Лакан говорит: «бессознательное структурировано как язык», потому что фрейдовская теория оперирует понятиями следа воспоминания, знака восприятия, представления, представления репрезентанта, как дискретными элементами, значение которых задано общей диспозицией, организованной принципами метафоры и метонимии. Свой возврат к Фрейду Лакан начинает с переложения некоторых концептов структурной лингвистики, но отнюдь не сводит психоанализ к исследованию языка, но наоборот подчёркивает, что речь идёт о подобии, но не равенстве. Лакан пользуется различением де Соссюра на фонетическую и семантическую артикуляцию, в силу которого запускается матафоро-метонимическая игра языка, а также становятся неизбежными двусмысленности и пробелы, на которые обращает внимание Фрейд. Но психоаналитическая концептуализация Лакана переворачивает лингвистический знак, открепляет означаемое от означающего и отдаёт последнему абсолютный приоритет, поскольку устанавливает, что смысл появляется на уровне диспозиции означающих, но не в отношениях означающего с означаемым. Уже с учётом этого поле психоаналитического исследования несопоставимо с языковедением, лакановское означающее не соответствует термину лингвистов, а структурированное подобно языку бессознательное само по себе таковым не является.

Эдип и кастрация прочитываются Лаканом с помощью структурной модели отцовской метафоры, в рамках которой первовытесненным является фаллическое означающее S1, означающее желания матери, которое вытесняется посредством метафорической замены на означающее Имени-Отца, дающее именование каждому вновь находимому объекту желания.

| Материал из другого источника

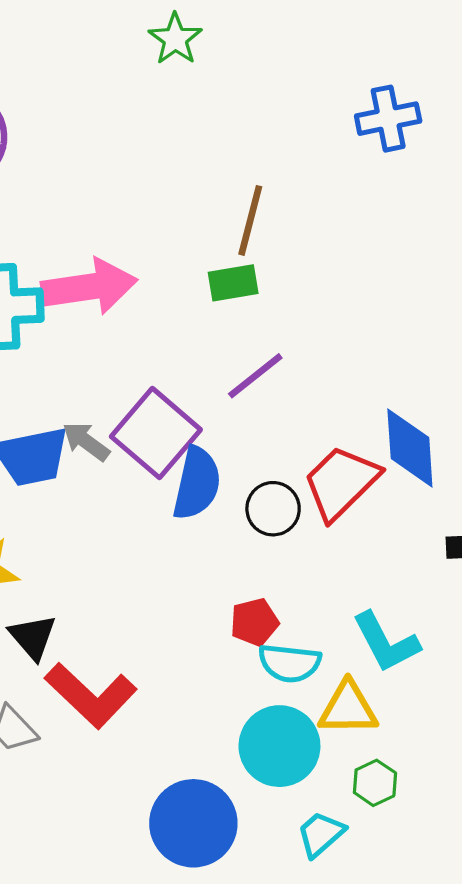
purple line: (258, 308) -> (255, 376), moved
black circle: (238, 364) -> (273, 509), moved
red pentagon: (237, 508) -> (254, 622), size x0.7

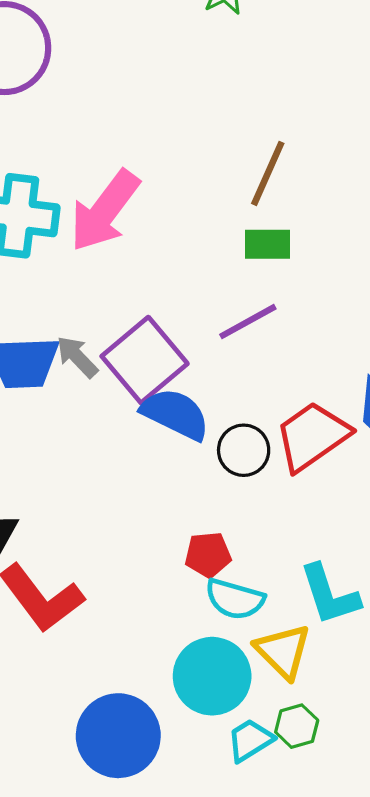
green rectangle: (233, 283) -> (267, 244), moved
pink arrow: (89, 287) -> (105, 211), turned 126
blue semicircle: (197, 483) -> (175, 414), turned -86
yellow triangle: (348, 708) -> (283, 651), turned 36
cyan trapezoid: (321, 834) -> (250, 740), moved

Первая принципиально важная метафорическая замена S1 на S2 запускает метонимическое скольжение цепочки означающих (S2,S3 …. Sn) артикулированного требования, в расщеплении которого устраивается поле желания. Таким образом фрейдовское бессознательное получает более строгую концептуализацию, как эффект вхождения субъекта в порядок символического, в порядок означающего, где он получает возможность артикуляции означаемого своего желания.

В XX семинаре Лакан говорит, что если психоанализ и занимается чем-то близким к лингвистической практике, то лучше всё-таки назвать эту практику несколько иначе, а именно практикой лингвистерической. Поскольку в кабинете субъект поощряется не говорить, но проговариваться, а аналитическое правило «говорите всё, что вам приходит в голову» и есть призыв к истеризации дискурса. «Означающее располагается на уровне наслаждающейся субстанции», – говорит Лакан.

«Сколь бы удивительной ни казалась моя формулировка, я осмелюсь все же заметить, что уклончивостью, неуловимостью и беспочвенностью своей бессознательное обязано тому подходу, который первооткрывателю его оказался свойственен», – говорит Лакан.


[1] Немаловажные дополнения касательно отношения бессознательного к речи и языку изложены в работе «Я и Оно» (1923). В тексте и на собственноручно нарисованной Фрейдом схеме фигурирует странный термин «слуховой колпак», который предлагает читателю большие возможности для самостоятельного толкования, но явно отсылает к проблематике аудиального спектра восприятия. Кроме этого, в координатах новой модели инстанция Сверх-Я представлена как исконная и наиболее близкая к Оно часть Я, которая образована материалом услышанных в раннем детстве слов-предписаний, формирующих ядро Я, и остающихся бессознательными.